After several audience members expressed concern that the military aggressiveness of the US could lead to a clash with China or Russia and the danger of nuclear war, Smith did everything to downplay the danger and sow complacency. “The inter-imperial rivalry with China could trigger a much larger confrontation, including militarily,” Smith said, “But there are factors that mitigate against that. The two powers are utterly tied together. Apple does not want the US to bomb its iPhone factories in China.” The other supposedly mitigating factor was that both the US and China have nuclear arsenals and the danger of mutually assured destruction would stop war.
Only the “so-called anti-imperialist left says we’re on the brink of war,” Smith declared in another session, titled, “The Russian Menace? Putin’s Foreign Policy.” The risk of such a war, he insisted, was “completely unlikely, next to zero.”
This was because the US “was not really in the business of regime change in Syria,” Smith asserted. Instead the US and Russia were both intervening to prop up Assad, with Russia bombing “genuine revolutionaries” and the US bombing ISIS.
The real character of these so-called revolutionaries was revealed at the session “Revolution and Counter-Revolution in the Middle East” delivered by Anand Gopal, a journalist and fellow with the International Security Program at the Washington, DC think tank New America. New America is run by Anne-Marie Slaughter, the former Director of Policy Planning for the US State Department from January 2009 until February 2011 under then-Secretary of State Hillary Clinton.

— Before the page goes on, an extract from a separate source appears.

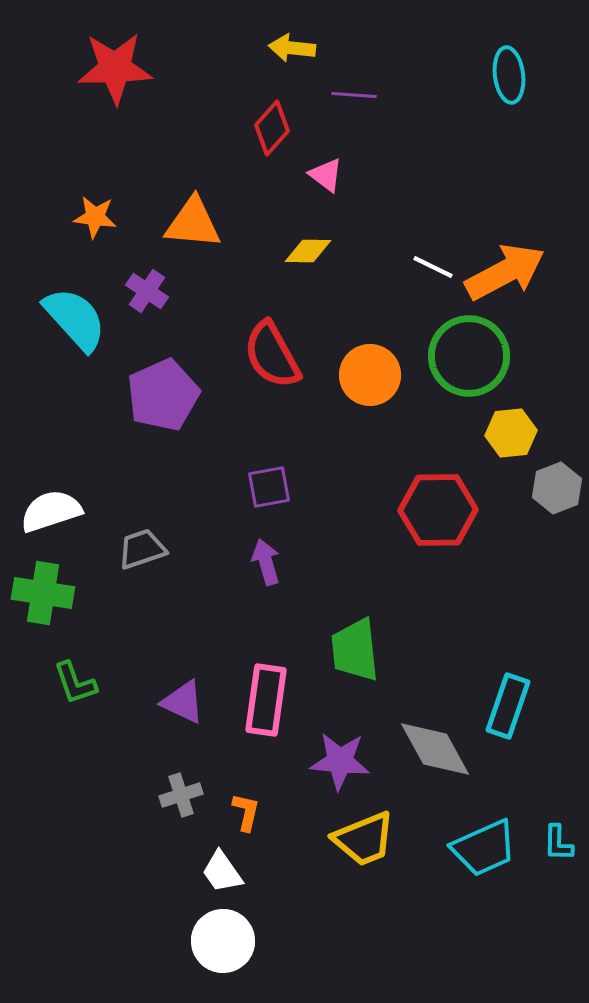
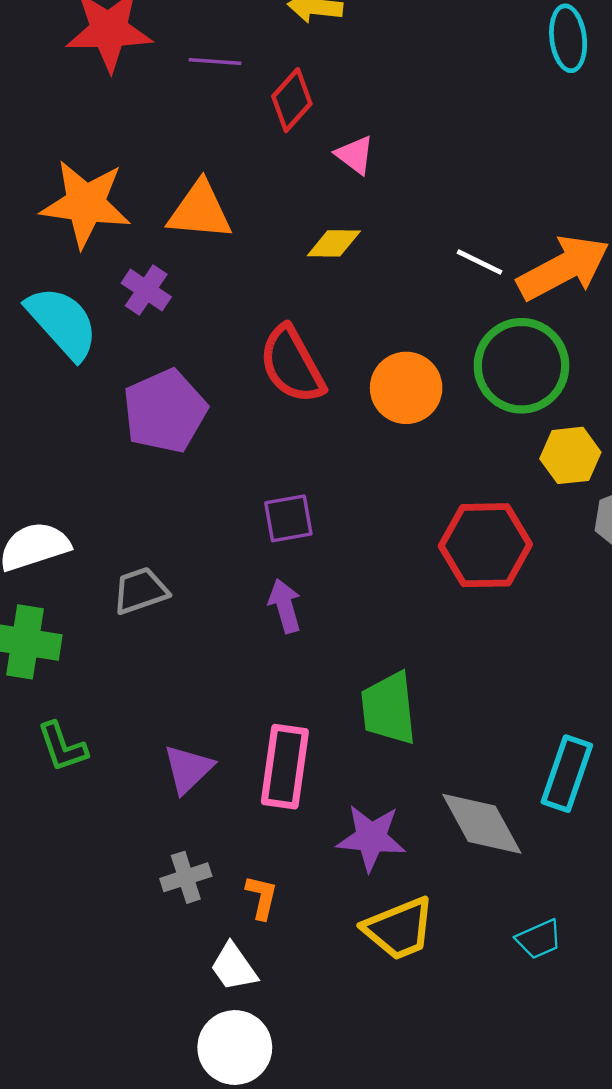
purple line: (354, 95) -> (215, 62), moved
orange star: (95, 217) -> (86, 204), size x1.8
purple triangle: (183, 702) -> (188, 769), turned 51
cyan trapezoid: (484, 848) -> (539, 939), size x0.6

Gopal, who has reported for the Wall Street Journal and Foreign Policy, has slipped in and out of areas in Syria controlled by al Qaeda-backed “rebel” forces, which would be impossible without the support of US and foreign intelligence services. He boasted that he has visited a Syrian town near Aleppo a dozen times since 2011.
Gopal blamed the poor organizational abilities of the Free Syrian Army and the “destructive influence of Ba’athism on the country’s democratic and leftist traditions” for the fact that the anti-Assad struggle is under the leadership of al Qaeda, which, he said, was “independently funded and better organized.”
“My friends couldn’t get weapons, so they went over to Turkey to talk with the MCM, the CIA-led intelligence there, who said they would arm them, on the condition they fight ISIS and not Assad.” They refused, he said, and “By 2013-2014, all my friends had joined al Qaeda.”
Gopal reacted with hostility when a World Socialist Web Site reporter asked him about Seymour Hersh’s recent article, which debunked US government and media claims that the Syrian government had conducted a gas attack on the rebel-held town of Khan Sheikhoun in April. The attack was used by the Trump administration, with the support of the Democratic Party, as a pretext for its cruise missile attack on Syria.
Without providing the slightest evidence against Hersh, Gopal crudely declared, “That was complete bullshit.”
From the back of the room Smith thanked Gopal for his “brilliant” remarks. When one attendee at Gopal’s panel asked if there were “two sides” to the Western-backed “White Helmets” in Syria, Smith and others shouted, “There’s just one side!”
Summing up, Smith declared, “The left internationally has betrayed the Syrian Revolution…We have to build a new left, a revolutionary left, built on solidarity, not campism.”
The implication here is that anyone who opposes the plundering of Syria by US imperialism and a bloody invasion to install a US-backed puppet in Damascus is really in the “camp” of Assad or Putin.
The ISO is not a “left” or anti-war organization. Functioning as an external faction of the Democratic Party, the ISO is chiefly concerned with overcoming the deep hostility to war among millions of workers and young people. Aware that some people they have brought into their movement mistakenly think the ISO is opposed to the operations of American imperialism, they used the conference in Chicago to set them straight.